Some algorithms that RivEX uses are sensitive to the digitising sequence of the network (i.e. the row order of the FeatureClass).  This can generate unusual attribution with catchments that have multiple mouths.  Multiple mouths can occur in karst regions or as channels feeding into man made water courses.  These are legitimate parts of the network yet they can significantly alter the output by RivEX. 

The force longest route option changes the behaviour of the algorithm and will influence any catchments with multiple mouths.  This option is turned on as default but you you can choose to ignore it by simply un-ticking the check box. 

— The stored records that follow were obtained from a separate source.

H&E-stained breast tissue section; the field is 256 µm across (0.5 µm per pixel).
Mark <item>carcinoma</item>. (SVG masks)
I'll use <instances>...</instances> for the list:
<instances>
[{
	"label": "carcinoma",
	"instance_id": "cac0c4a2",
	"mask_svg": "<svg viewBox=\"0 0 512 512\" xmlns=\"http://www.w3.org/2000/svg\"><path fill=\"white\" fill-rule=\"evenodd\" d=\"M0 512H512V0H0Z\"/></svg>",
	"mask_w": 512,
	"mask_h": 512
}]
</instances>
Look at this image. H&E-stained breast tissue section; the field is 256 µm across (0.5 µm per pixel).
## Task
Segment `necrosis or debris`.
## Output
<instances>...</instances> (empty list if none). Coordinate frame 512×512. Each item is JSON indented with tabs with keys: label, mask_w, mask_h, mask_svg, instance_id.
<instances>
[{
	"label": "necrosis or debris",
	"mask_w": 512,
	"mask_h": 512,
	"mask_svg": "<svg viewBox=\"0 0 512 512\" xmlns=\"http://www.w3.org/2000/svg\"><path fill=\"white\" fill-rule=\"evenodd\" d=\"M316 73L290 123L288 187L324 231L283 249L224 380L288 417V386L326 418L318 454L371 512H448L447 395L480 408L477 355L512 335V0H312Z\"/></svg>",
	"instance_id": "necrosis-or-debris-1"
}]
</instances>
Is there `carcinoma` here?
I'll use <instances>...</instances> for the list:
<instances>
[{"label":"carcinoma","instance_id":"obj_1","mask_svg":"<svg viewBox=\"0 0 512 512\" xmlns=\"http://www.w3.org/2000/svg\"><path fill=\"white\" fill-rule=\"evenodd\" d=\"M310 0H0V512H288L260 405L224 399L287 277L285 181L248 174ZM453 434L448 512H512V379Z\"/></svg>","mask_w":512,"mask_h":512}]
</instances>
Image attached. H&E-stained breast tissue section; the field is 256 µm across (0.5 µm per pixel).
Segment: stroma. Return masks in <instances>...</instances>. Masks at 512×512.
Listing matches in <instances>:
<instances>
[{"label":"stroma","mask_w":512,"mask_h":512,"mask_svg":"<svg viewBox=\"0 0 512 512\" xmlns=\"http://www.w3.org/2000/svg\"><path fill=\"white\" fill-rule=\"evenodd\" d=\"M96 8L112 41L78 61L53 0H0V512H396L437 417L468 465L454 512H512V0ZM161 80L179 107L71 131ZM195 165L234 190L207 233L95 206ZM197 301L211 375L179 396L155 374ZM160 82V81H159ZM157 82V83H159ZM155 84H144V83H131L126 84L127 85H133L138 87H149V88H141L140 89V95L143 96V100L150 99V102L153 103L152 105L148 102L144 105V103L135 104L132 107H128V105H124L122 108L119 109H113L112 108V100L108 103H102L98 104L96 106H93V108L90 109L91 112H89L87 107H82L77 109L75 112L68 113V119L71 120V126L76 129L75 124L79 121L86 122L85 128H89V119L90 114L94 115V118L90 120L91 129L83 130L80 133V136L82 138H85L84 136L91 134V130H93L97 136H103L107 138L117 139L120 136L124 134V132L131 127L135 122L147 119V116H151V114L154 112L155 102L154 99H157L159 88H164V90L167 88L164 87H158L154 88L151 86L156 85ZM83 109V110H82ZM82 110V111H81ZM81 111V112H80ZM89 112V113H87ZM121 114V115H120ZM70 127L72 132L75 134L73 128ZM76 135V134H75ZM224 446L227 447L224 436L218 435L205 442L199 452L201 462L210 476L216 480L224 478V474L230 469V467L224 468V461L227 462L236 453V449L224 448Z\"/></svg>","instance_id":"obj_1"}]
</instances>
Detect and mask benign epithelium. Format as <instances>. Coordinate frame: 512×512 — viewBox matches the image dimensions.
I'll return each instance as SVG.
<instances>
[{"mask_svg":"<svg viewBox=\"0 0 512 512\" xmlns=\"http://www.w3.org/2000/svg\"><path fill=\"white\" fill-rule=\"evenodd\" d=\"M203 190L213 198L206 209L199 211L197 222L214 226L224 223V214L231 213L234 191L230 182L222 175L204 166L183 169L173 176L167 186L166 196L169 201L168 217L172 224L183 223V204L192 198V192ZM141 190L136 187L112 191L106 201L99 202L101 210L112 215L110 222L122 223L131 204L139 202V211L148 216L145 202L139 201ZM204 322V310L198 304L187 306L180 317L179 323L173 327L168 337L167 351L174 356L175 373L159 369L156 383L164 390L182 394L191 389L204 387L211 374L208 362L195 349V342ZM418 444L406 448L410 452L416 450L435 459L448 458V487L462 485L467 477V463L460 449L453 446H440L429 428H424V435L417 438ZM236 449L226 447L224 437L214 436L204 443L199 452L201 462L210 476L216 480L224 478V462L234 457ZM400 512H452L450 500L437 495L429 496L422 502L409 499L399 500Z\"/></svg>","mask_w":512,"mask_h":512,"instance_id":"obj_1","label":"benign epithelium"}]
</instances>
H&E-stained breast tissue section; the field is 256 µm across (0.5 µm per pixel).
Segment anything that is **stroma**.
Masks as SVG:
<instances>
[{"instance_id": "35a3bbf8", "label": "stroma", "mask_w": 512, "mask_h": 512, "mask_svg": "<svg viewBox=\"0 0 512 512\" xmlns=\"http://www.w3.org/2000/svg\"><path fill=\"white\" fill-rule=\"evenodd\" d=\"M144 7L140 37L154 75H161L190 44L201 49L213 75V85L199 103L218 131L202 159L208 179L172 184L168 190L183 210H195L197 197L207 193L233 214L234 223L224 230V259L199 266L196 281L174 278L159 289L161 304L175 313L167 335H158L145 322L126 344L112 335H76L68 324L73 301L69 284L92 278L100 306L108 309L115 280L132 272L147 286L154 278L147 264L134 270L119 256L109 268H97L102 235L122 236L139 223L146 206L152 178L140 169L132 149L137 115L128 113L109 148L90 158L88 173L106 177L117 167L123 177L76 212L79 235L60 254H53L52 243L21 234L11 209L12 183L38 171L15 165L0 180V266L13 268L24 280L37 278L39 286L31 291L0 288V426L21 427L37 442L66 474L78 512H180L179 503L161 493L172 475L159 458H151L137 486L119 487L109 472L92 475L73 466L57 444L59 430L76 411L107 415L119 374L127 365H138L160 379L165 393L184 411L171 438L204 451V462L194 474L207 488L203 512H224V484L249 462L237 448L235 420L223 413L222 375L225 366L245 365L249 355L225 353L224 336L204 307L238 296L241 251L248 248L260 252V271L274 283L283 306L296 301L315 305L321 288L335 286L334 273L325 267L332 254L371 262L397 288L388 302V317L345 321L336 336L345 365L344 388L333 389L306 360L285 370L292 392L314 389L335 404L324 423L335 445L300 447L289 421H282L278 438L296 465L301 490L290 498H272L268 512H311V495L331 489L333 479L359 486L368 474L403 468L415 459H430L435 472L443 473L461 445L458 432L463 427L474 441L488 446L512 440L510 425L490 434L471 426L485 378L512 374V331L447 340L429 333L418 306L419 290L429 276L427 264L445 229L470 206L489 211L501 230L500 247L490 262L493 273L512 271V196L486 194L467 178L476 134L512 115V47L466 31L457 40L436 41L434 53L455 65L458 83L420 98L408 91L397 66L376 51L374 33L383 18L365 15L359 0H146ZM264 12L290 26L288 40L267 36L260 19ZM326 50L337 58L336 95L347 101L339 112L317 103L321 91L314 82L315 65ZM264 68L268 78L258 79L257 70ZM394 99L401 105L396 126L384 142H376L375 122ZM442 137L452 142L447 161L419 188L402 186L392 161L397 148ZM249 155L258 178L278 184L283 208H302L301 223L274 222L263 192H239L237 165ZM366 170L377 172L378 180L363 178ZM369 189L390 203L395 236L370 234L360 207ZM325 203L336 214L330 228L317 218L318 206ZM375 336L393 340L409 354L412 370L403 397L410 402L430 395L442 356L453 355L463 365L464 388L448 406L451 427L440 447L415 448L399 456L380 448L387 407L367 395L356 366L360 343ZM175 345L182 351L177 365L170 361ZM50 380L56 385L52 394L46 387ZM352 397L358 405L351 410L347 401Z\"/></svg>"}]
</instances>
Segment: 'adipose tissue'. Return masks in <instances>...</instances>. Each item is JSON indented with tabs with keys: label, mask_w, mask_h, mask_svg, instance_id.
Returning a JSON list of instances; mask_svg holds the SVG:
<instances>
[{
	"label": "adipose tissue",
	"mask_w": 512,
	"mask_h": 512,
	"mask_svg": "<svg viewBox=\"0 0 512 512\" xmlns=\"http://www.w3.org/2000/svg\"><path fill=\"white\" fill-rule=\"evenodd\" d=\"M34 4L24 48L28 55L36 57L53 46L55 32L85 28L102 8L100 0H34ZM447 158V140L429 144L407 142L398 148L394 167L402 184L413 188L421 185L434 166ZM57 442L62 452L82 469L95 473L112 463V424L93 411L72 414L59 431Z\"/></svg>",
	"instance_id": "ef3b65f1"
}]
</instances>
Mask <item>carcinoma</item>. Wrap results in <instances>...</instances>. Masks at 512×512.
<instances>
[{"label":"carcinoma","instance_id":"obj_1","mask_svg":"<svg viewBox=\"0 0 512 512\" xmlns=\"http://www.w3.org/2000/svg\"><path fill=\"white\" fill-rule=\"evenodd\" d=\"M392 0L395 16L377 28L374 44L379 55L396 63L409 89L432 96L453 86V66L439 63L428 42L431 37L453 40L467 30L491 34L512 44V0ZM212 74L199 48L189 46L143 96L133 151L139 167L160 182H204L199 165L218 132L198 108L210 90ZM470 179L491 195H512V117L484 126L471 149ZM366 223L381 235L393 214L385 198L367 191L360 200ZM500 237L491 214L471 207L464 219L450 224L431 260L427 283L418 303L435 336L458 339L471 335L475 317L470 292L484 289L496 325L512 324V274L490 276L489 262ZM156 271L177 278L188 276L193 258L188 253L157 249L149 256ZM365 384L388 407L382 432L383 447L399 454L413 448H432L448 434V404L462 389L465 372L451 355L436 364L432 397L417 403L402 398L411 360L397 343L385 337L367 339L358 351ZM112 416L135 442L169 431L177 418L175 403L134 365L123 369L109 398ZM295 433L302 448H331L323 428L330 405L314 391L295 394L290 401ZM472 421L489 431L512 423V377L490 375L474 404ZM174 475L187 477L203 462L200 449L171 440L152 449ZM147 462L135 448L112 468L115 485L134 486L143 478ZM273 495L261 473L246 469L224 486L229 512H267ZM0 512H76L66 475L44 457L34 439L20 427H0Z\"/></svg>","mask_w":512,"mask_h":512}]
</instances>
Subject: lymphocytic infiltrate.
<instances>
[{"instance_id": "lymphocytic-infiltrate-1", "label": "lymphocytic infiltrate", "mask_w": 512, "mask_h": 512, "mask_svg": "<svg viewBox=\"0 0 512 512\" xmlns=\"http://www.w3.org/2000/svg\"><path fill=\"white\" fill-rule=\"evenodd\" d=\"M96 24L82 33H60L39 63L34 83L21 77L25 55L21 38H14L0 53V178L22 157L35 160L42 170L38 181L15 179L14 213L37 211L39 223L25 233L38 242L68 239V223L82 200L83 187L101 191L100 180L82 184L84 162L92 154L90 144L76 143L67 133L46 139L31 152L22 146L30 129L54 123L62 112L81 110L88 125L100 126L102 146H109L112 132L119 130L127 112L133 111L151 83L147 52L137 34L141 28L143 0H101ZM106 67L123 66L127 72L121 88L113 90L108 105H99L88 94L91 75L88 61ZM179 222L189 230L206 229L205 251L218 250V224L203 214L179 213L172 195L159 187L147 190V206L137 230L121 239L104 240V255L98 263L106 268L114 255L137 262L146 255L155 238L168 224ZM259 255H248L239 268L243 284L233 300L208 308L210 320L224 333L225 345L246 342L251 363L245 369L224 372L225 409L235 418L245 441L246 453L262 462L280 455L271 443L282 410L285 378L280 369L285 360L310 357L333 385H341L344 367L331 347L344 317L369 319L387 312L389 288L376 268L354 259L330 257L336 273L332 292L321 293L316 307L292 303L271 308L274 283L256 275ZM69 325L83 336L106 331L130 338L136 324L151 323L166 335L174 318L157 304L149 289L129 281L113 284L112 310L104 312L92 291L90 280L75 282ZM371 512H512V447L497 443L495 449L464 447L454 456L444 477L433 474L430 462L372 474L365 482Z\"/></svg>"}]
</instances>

To understand the influence of this option review the sequence of images below. 

Step 1

In this figure a network is shown with it's mouths, nodes, flow direction and a secondary dataset indicating the location of a canal.  It is clear that there are 2 channels feeding the canal.

Step 2

The same network is shown but the order the polylines were digitised are marked by the numbers. The Catchment ID algorithm will start processing each ID in this order. Do the polylines above node A belong to catch 1 or 2 and do the polylines above node B belong to 1, 2 or 3?

Step 3

With force longest route TURNED OFF the results are as below, this is clearly not correct (but can be useful in identifying network errors).

If you were using distance to mouth in your analyses then a survey site located anywhere upstream of A would be giving a false value (yet it drains to an acceptable mouth).

Step 4

With force longest route TURNED ON the results are as below.  These results make much more sense, the polylines upstream of nodes A & B are draining to the mouth furthest away. 

Distance to mouth would be more meaningful in your analyses.